**Exercise objective:**
Repeat each record exactly as written, and drop any images.

[[ Source records, beginning ]]

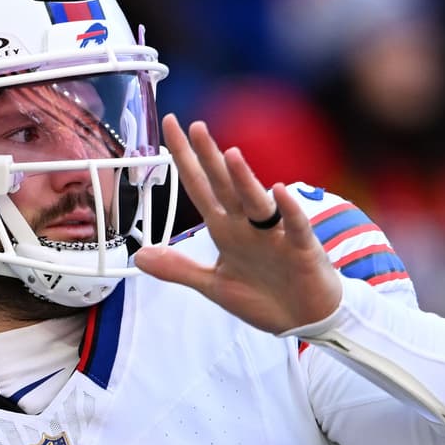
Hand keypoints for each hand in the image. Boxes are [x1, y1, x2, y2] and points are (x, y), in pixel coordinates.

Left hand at [133, 114, 342, 333]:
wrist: (304, 318)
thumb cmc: (264, 296)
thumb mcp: (213, 285)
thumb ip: (179, 268)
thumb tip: (139, 256)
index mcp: (226, 229)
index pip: (200, 187)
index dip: (185, 159)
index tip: (171, 127)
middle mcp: (248, 225)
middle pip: (225, 186)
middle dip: (209, 158)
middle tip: (195, 127)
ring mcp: (275, 234)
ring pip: (257, 202)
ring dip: (244, 180)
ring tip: (230, 155)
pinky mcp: (302, 250)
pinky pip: (295, 227)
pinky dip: (288, 211)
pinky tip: (279, 193)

[[ Source records, end ]]

**Task answer:**
Hand keypoints for each hand in the image. Boxes are [x1, y1, x2, y2] and points are (x, y), in pixel coordinates.

Left hand at [133, 114, 342, 333]:
wrist: (304, 318)
thumb cmc: (264, 296)
thumb mcp: (213, 285)
thumb ip: (179, 268)
thumb tip: (139, 256)
index mcp: (226, 229)
index pip: (200, 187)
index dip: (185, 159)
index tip: (171, 127)
middle mcp: (248, 225)
middle pip: (225, 186)
middle dip: (209, 158)
middle tip: (195, 127)
ring mcp: (275, 234)
ring pip: (257, 202)
ring dip: (244, 180)
ring tip: (230, 155)
pinky mcp: (302, 250)
pinky pip: (295, 227)
pinky dip: (288, 211)
pinky tip: (279, 193)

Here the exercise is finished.